### 課題の指示
下にある山口の移籍についての文章から、「山口は2019年オフに巨人か」を含む語句で始まり「しょう」(米国駐在の通信員)」で終わる部分を、一字も変えずに書き写す。

### 元の文章
· · · ·

山口は2019年オフに巨人から初のポスティングシステムでブルージェイズに移籍。1年目の昨季は救援要員で17試合登板、2勝4敗1ホールド、防御率8.06とふるわず、今季は先発での雪辱を期していた。

「日本に戻る可能性が最も高い」との声も

山口は現地時間18日から行われるバッテリー組のキャンプに備え、キャンプ地のフロリダ州タンパに入ったばかりだったが、メジャーのシビアな現実に向き合うこととなった。

「メジャーの他球団が山口の獲得に乗り出す可能性は低いでしょう。直球が凄く速いわけでもないし、制球がビタビタ決まるわけでもない。昨季は日本のボールと大きさや縫い目の高さが違う米国のボール、マウンドへの対応に試行錯誤していたのを差し引かなければいけないが、投球内容は決して良くない。

本人が低い条件でもマイナーからメジャー昇格を目指すなら話は違ってくるが、コロナ禍でシーズンの開催が不透明な部分もある。日本に戻る可能性が最も高いでしょう」(米国駐在の通信員)

· · · ·

### 抽出情報
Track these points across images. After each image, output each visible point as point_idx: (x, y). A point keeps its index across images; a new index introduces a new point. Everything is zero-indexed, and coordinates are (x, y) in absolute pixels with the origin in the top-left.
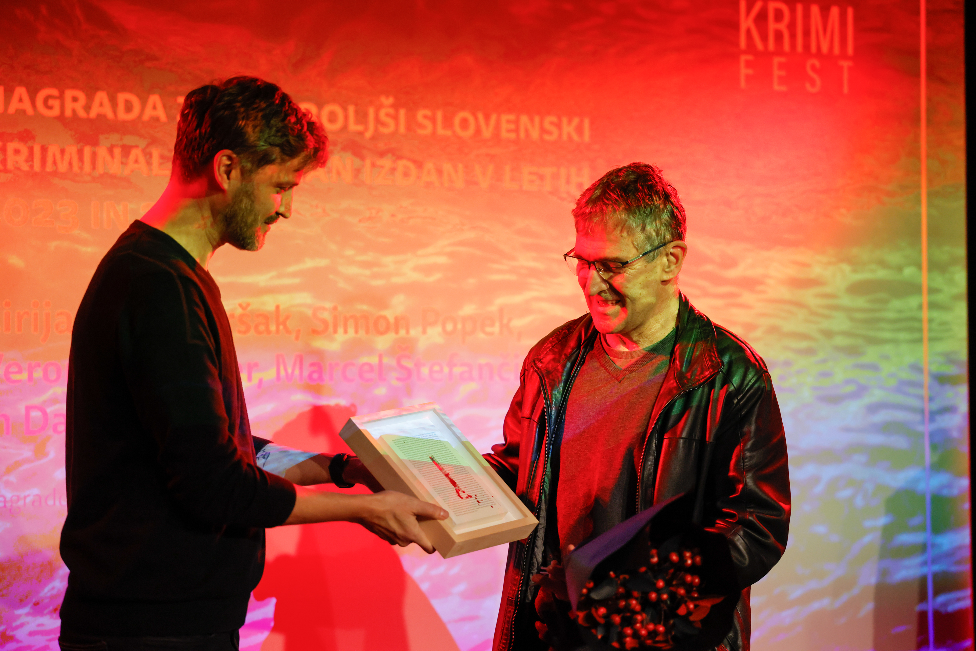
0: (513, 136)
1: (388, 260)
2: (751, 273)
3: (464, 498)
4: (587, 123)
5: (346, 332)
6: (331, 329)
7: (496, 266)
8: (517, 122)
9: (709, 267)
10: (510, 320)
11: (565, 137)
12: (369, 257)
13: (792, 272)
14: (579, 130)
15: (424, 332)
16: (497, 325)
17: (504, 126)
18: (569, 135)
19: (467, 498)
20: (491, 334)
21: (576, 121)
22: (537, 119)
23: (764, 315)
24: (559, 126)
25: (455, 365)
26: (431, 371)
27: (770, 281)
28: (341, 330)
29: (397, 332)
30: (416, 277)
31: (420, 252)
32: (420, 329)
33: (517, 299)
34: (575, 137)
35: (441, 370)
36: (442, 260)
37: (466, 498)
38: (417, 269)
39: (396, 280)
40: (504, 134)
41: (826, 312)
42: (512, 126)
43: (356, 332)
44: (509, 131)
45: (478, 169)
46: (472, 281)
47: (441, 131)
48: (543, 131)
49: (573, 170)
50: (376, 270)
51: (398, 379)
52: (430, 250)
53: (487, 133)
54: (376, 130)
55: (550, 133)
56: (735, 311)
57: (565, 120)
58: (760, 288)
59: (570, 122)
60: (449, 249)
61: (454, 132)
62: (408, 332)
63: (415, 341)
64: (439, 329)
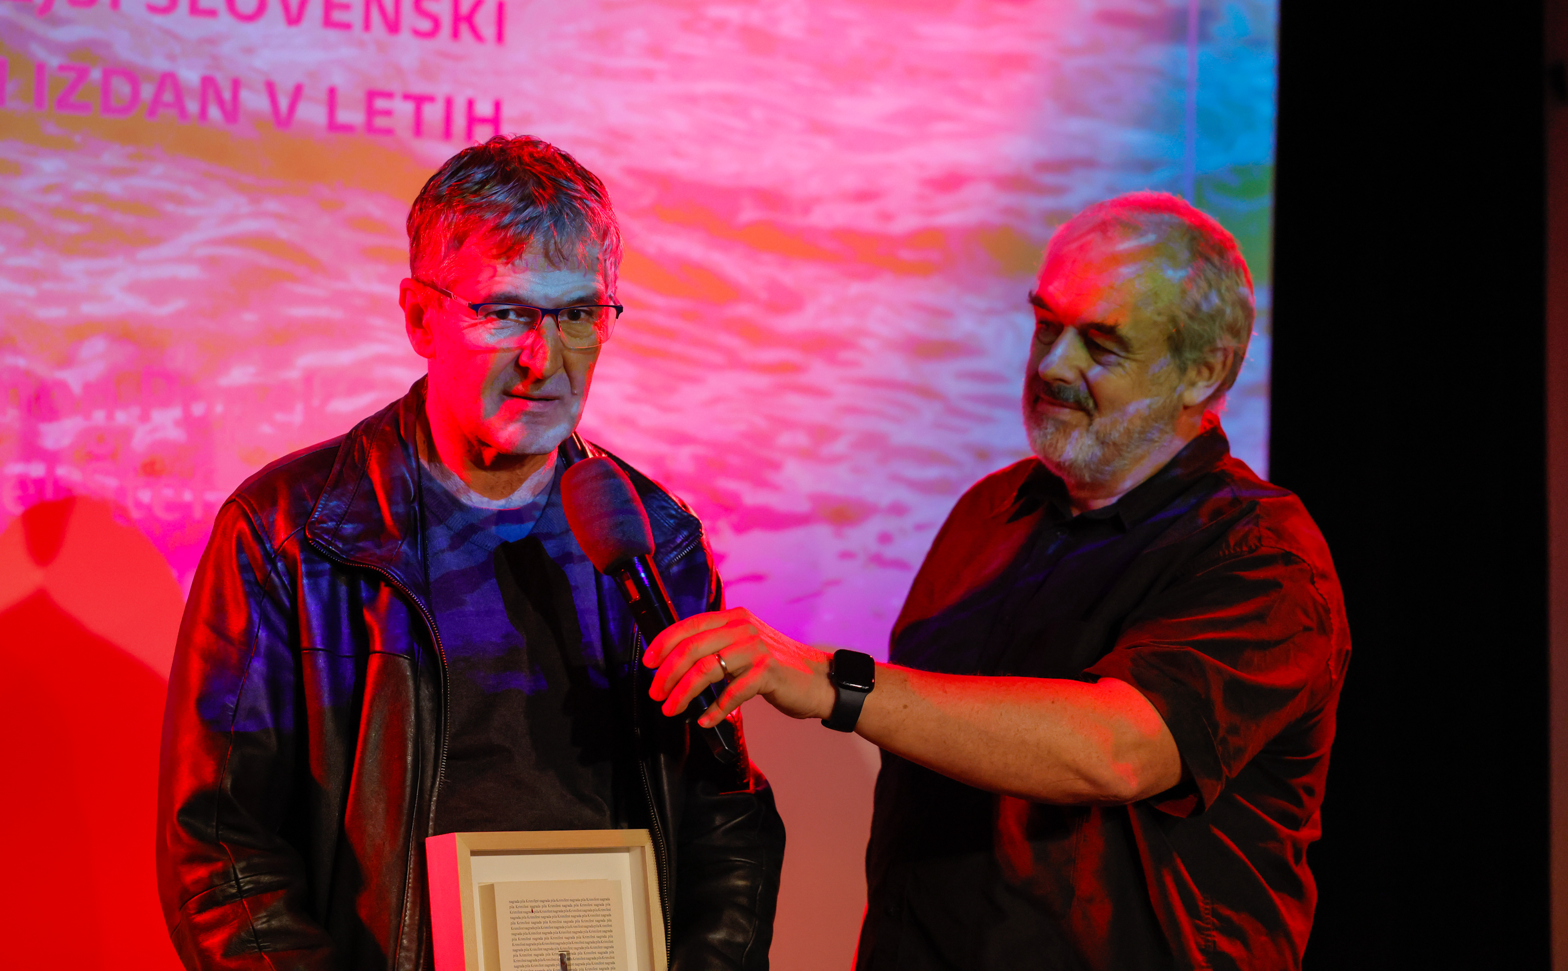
1: (75, 267)
2: (826, 324)
7: (301, 289)
9: (744, 310)
10: (326, 399)
12: (35, 259)
13: (912, 325)
15: (145, 418)
16: (299, 407)
23: (852, 410)
27: (869, 343)
29: (87, 416)
30: (134, 304)
31: (143, 254)
32: (136, 411)
33: (344, 357)
36: (188, 272)
38: (134, 288)
39: (89, 309)
41: (982, 410)
46: (249, 317)
50: (47, 286)
52: (165, 250)
56: (795, 400)
58: (846, 355)
60: (203, 252)
62: (110, 416)
63: (127, 433)
64: (176, 412)
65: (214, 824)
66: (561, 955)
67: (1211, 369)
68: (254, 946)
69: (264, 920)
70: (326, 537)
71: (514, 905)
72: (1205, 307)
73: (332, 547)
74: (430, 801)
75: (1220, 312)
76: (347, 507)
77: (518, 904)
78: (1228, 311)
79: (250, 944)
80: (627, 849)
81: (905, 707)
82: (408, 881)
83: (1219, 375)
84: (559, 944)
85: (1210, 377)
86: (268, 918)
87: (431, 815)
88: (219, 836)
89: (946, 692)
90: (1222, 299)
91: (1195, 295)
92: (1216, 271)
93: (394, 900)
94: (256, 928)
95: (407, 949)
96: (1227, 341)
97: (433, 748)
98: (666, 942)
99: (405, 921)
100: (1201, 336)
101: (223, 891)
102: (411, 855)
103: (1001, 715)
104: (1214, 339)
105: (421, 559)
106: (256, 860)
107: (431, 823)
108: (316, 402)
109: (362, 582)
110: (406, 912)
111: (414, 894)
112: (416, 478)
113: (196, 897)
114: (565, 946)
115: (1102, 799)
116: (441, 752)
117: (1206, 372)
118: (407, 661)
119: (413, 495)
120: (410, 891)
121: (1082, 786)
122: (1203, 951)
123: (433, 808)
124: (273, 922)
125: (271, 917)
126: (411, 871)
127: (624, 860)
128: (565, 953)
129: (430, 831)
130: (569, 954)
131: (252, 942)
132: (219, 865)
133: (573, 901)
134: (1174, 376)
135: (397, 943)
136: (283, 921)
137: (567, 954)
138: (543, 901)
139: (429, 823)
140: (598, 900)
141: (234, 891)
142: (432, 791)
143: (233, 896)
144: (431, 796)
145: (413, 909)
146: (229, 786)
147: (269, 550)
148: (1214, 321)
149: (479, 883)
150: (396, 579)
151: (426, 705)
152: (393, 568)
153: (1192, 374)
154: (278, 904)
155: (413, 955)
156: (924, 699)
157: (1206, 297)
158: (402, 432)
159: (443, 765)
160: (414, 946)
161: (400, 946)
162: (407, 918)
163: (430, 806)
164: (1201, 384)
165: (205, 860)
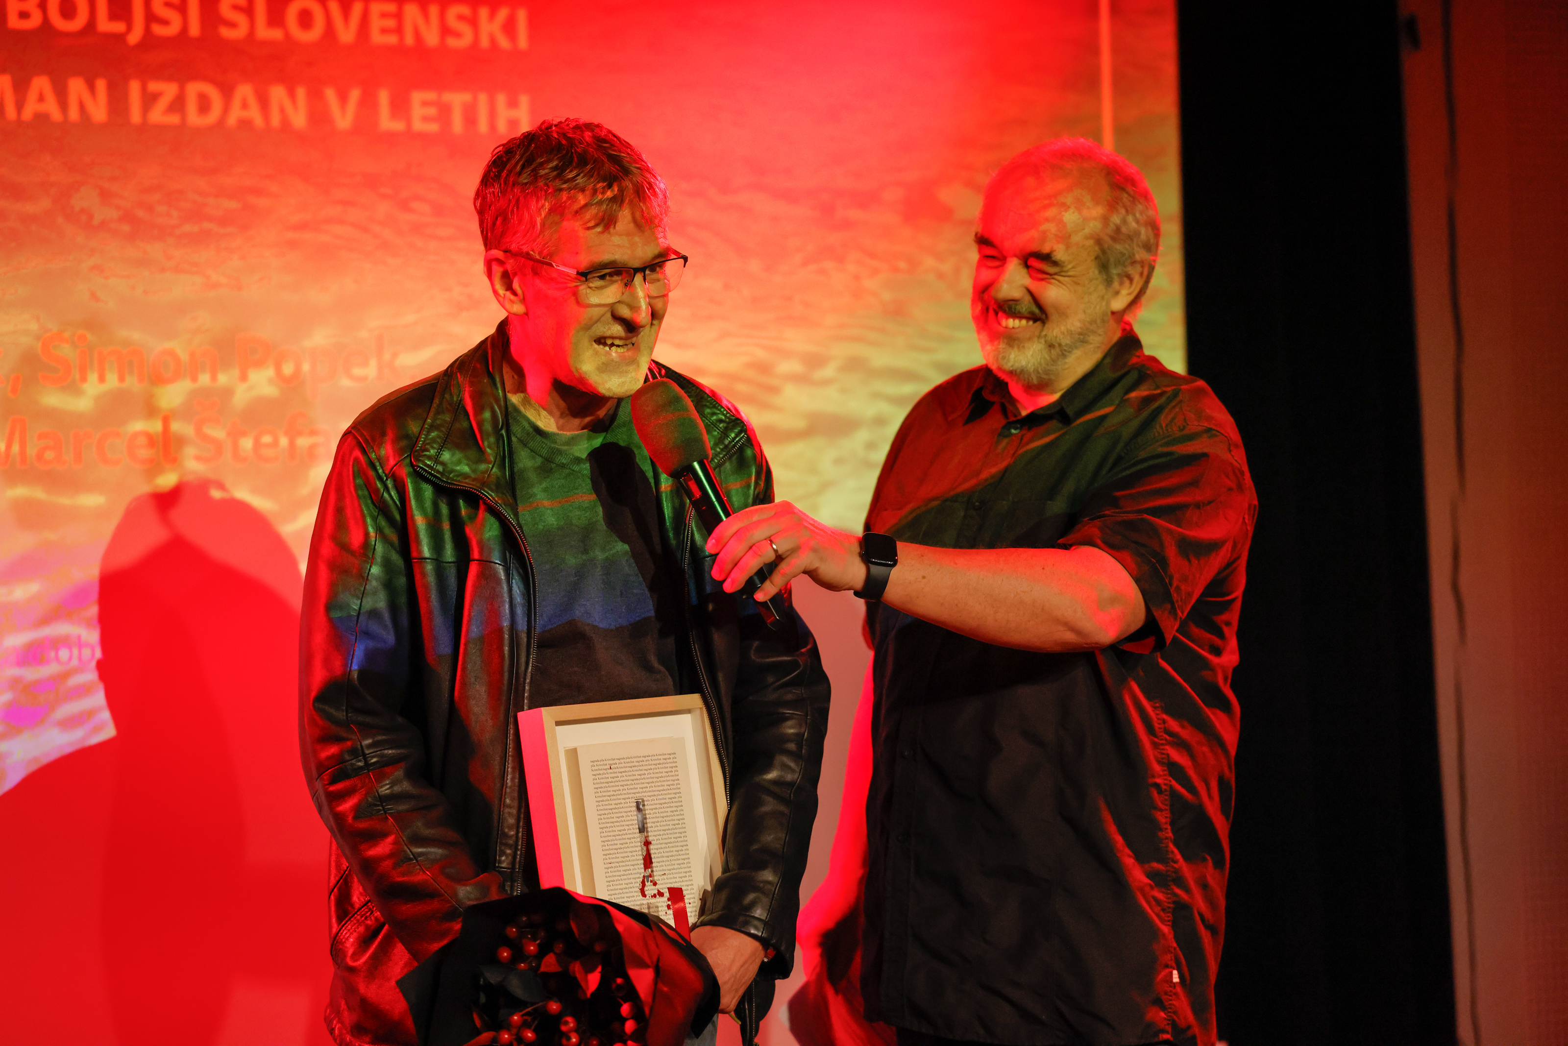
0: (392, 39)
3: (647, 897)
4: (522, 16)
5: (102, 379)
6: (76, 375)
8: (399, 16)
10: (395, 355)
11: (485, 42)
14: (509, 28)
15: (244, 378)
16: (373, 363)
17: (376, 23)
18: (493, 41)
19: (654, 896)
20: (363, 379)
21: (503, 13)
22: (434, 10)
24: (473, 22)
25: (300, 433)
26: (257, 444)
28: (93, 377)
29: (194, 379)
32: (236, 372)
33: (406, 318)
34: (504, 43)
35: (275, 443)
37: (652, 896)
40: (377, 38)
42: (391, 23)
43: (121, 379)
44: (384, 31)
45: (330, 94)
47: (264, 32)
48: (446, 31)
49: (501, 99)
51: (198, 458)
53: (346, 34)
54: (147, 29)
55: (458, 35)
57: (484, 12)
59: (492, 15)
61: (287, 35)
62: (214, 378)
63: (228, 393)
64: (269, 372)
65: (344, 708)
66: (637, 802)
67: (1131, 280)
68: (381, 809)
69: (388, 786)
70: (428, 463)
71: (595, 764)
72: (1124, 230)
73: (434, 472)
74: (525, 683)
75: (1137, 233)
76: (446, 436)
77: (598, 763)
78: (1143, 230)
79: (376, 807)
80: (689, 711)
81: (924, 577)
82: (509, 750)
83: (1138, 283)
84: (635, 793)
85: (1130, 287)
86: (390, 785)
87: (526, 695)
88: (349, 719)
89: (956, 564)
90: (1137, 222)
91: (1116, 219)
92: (1132, 199)
93: (497, 768)
94: (380, 794)
95: (509, 807)
96: (1141, 254)
97: (525, 640)
98: (726, 791)
99: (507, 783)
100: (1123, 255)
101: (352, 765)
102: (510, 729)
103: (1003, 580)
104: (1134, 255)
105: (509, 479)
106: (380, 738)
107: (526, 701)
108: (387, 356)
109: (461, 502)
110: (507, 776)
111: (513, 761)
112: (503, 409)
113: (330, 770)
114: (640, 795)
115: (1085, 646)
116: (533, 642)
117: (1127, 282)
118: (501, 567)
119: (501, 424)
120: (510, 758)
121: (1069, 637)
122: (1160, 762)
123: (527, 688)
124: (395, 789)
125: (393, 785)
126: (511, 742)
127: (686, 720)
128: (640, 800)
129: (526, 708)
130: (643, 801)
131: (378, 805)
132: (349, 743)
133: (645, 757)
134: (1101, 288)
135: (501, 801)
136: (405, 786)
137: (642, 801)
138: (619, 759)
139: (524, 701)
140: (666, 754)
141: (361, 764)
142: (525, 675)
143: (361, 768)
144: (525, 679)
145: (513, 772)
146: (356, 677)
147: (381, 474)
148: (1132, 240)
149: (564, 748)
150: (489, 498)
151: (518, 599)
152: (486, 489)
153: (1116, 285)
154: (399, 773)
155: (514, 811)
156: (939, 570)
157: (1124, 221)
158: (491, 369)
159: (534, 652)
160: (516, 804)
161: (503, 804)
162: (508, 781)
163: (524, 687)
164: (1124, 292)
165: (338, 739)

· · · ·

### 解答欄
山口は2019年オフに巨人から初のポスティングシステムでブルージェイズに移籍。1年目の昨季は救援要員で17試合登板、2勝4敗1ホールド、防御率8.06とふるわず、今季は先発での雪辱を期していた。

「日本に戻る可能性が最も高い」との声も

山口は現地時間18日から行われるバッテリー組のキャンプに備え、キャンプ地のフロリダ州タンパに入ったばかりだったが、メジャーのシビアな現実に向き合うこととなった。

「メジャーの他球団が山口の獲得に乗り出す可能性は低いでしょう。直球が凄く速いわけでもないし、制球がビタビタ決まるわけでもない。昨季は日本のボールと大きさや縫い目の高さが違う米国のボール、マウンドへの対応に試行錯誤していたのを差し引かなければいけないが、投球内容は決して良くない。

本人が低い条件でもマイナーからメジャー昇格を目指すなら話は違ってくるが、コロナ禍でシーズンの開催が不透明な部分もある。日本に戻る可能性が最も高いでしょう」(米国駐在の通信員)